Date of Award


Degree Name

Master of Science in Engineering


Industrial and Entrepreneurial Engineering and Engineering Management

First Advisor

Dr. Sam Ramrattan

Second Advisor

Dr. Mitchel Keil

Third Advisor

Dr. Diana Prieto


Sand testing, LOI, infrared heating, silica sand, foundry

Access Setting

Masters Thesis-Open Access


The focus of this study is a proof of concept that infrared heating can be used to produce a reliable and rapid method of performing the loss on ignition test. The loss on ignition test is a foundry industry standard test that requires all moisture and volatile organic compounds be vaporized from a sample of foundry sand. The standard test as recommended by the American Foundry Society uses a muffle oven and requires nearly four hours to perform. This new concept performs the same test in approximately ten minutes. The biggest issues with the loss on ignition test are time and sample size. The time element is due to the temperatures within a muffle furnace. The sample size as recommended by the American Foundry Society is fifty grams. Both of these concerns come from outdated technology. With greater precision of measuring devices readily available, it is not necessary to process fifty grams of sand to gain a reliable result. With a scale capable of reading accurately to the ten-thousandth of a gram, it can be statistically proven that the same reliability can be achieved with ten grams or less.

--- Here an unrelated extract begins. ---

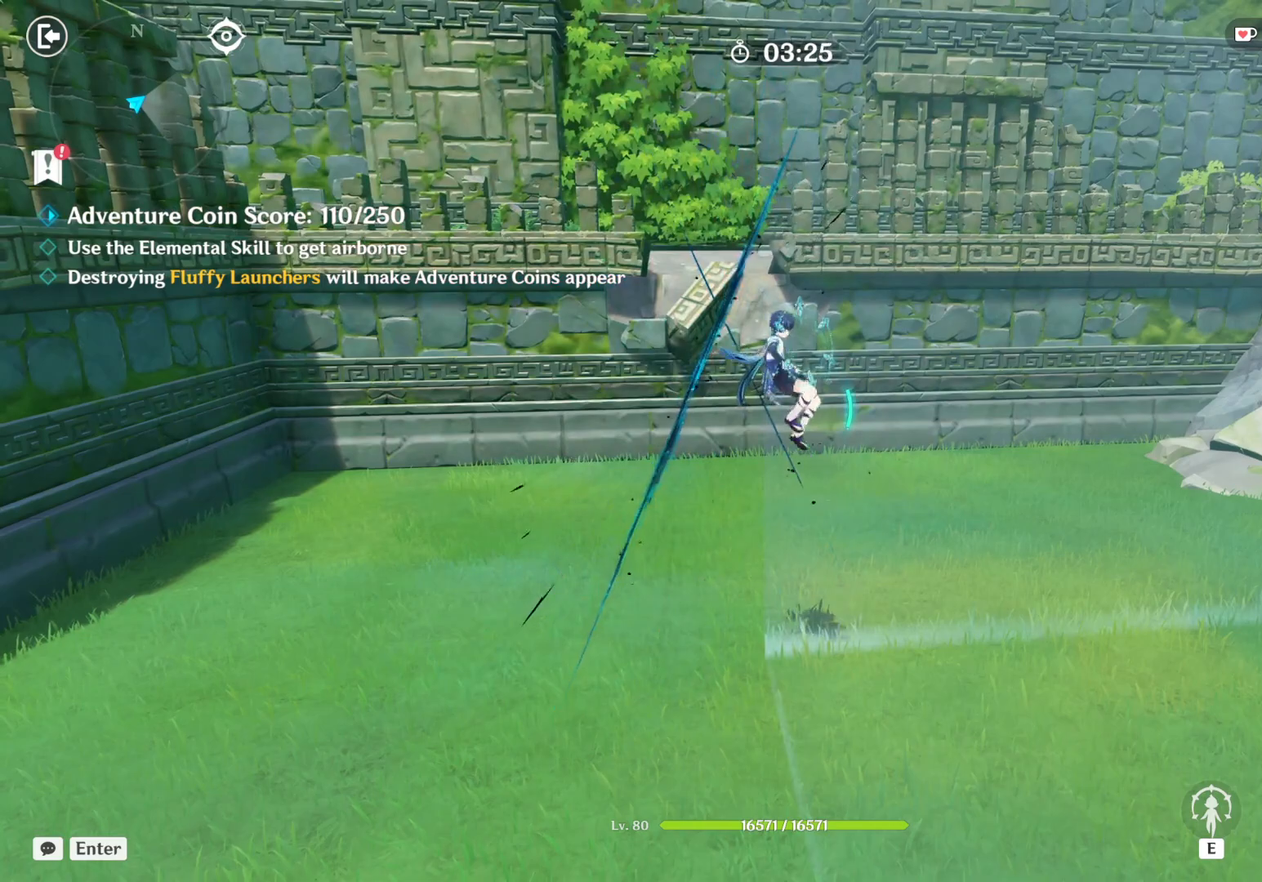
{"keys": ["a", "w"], "mouse": [], "events": [[34, "mouse_left", "down"], [84, "mouse_left", "up"], [134, "mouse_left", "down"], [184, "mouse_left", "up"], [234, "mouse_left", "down"], [284, "mouse_left", "up"], [334, "mouse_left", "down"], [384, "mouse_left", "up"], [417, "mouse_left", "down"], [467, "mouse_left", "up"]]}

The infrared heater is capable of reaching temperatures that exceed 1472℉ (900℃). The temperature necessary to fully vaporize all organic materials within foundry sand is approximately 1400℉ (760℃). Therefore, this heater is more than capable of reaching the necessary temperature to produce the needed results. Coupling this heater with a scale capable of reading to the fourth decimal place reduces the necessary sample of sand. Experiments use sample sizes of five, seven, and ten grams of sand. Within these sample sizes, two different sources of foundry sand are studied. Green sand provided by a local foundry and three percent shell silica sand are the two sands used for these experiments. Loss on ignition is determined as a percent of lost material divided by the original mass of the sand. This is given as a percent with the first decimal place included. This study shows accuracy exceeding this industry standard.